TASK 1: Count the lines in the listing that contain the string "Einstürzende", matching case exactly, and give only the number.

TEXT BLOCK:

━━━━━━━━━━━━━━━━━━━━━━━━━━━━━━

Looking through the code pgio.ftrs_reader() appears to pick most of the features and so they stem from either the database table Features (see above) although this may sometimes be a file input/uploaded by users and so the defaults as well as input files will need changing.

Mapping columns

Mapping columns (order is also indicated by the rows in the table below)...

Current New Source
ID ID Input / Features table
ionCount Ion count Input / Features table
chargeOrder Charge state Input / Features table
xicStart XIC start (min) Input / Features table
xicEnd XIC end (min) Input / Features table
rt RT (min) Input (Retention time)
mwMonoisotopic Obs (Da) Input / Features table
theo_mwMonoisotopic Theo (Da) Derived (pgfinder.pgio.ftrs_reader())
diff_ppm ∆ppm Derived (pgfinder.matching.calculate_ppm_delta())
inferredStructure Inferred structure Derived
maxIntensity Intensity Input / Features table

Order

The order of columns is defined in pgfinder/pgio.ftrs_reader() (line 109)

━━━━━━━━━━━━━━━━━━━━━━━━━━━━━━

INPUT DATA:
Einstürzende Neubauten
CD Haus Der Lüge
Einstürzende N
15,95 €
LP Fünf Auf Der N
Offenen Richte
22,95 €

━━━━━━━━━━━━━━━━━━━━━━━━━━━━━━

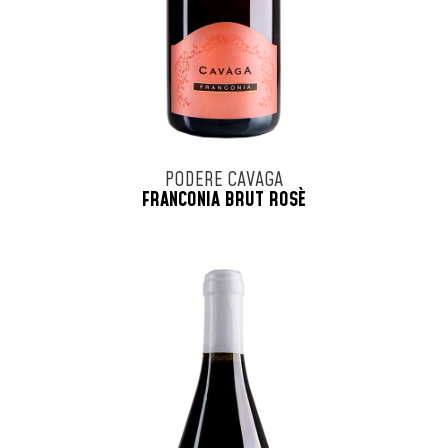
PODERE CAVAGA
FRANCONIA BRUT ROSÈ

━━━━━━━━━━━━━━━━━━━━━━━━━━━━━━

TASK 2: Print the passage of the column-mapping text between "Mapping columns (order" and "diff_ppm ∆ppm Derived (pgfinder.matching.calculate_ppm_delta())", inclusive, without changing anything.

WRITTEN SOLUTION 1: 2

WRITTEN SOLUTION 2:
Mapping columns (order is also indicated by the rows in the table below)...

Current New Source
ID ID Input / Features table
ionCount Ion count Input / Features table
chargeOrder Charge state Input / Features table
xicStart XIC start (min) Input / Features table
xicEnd XIC end (min) Input / Features table
rt RT (min) Input (Retention time)
mwMonoisotopic Obs (Da) Input / Features table
theo_mwMonoisotopic Theo (Da) Derived (pgfinder.pgio.ftrs_reader())
diff_ppm ∆ppm Derived (pgfinder.matching.calculate_ppm_delta())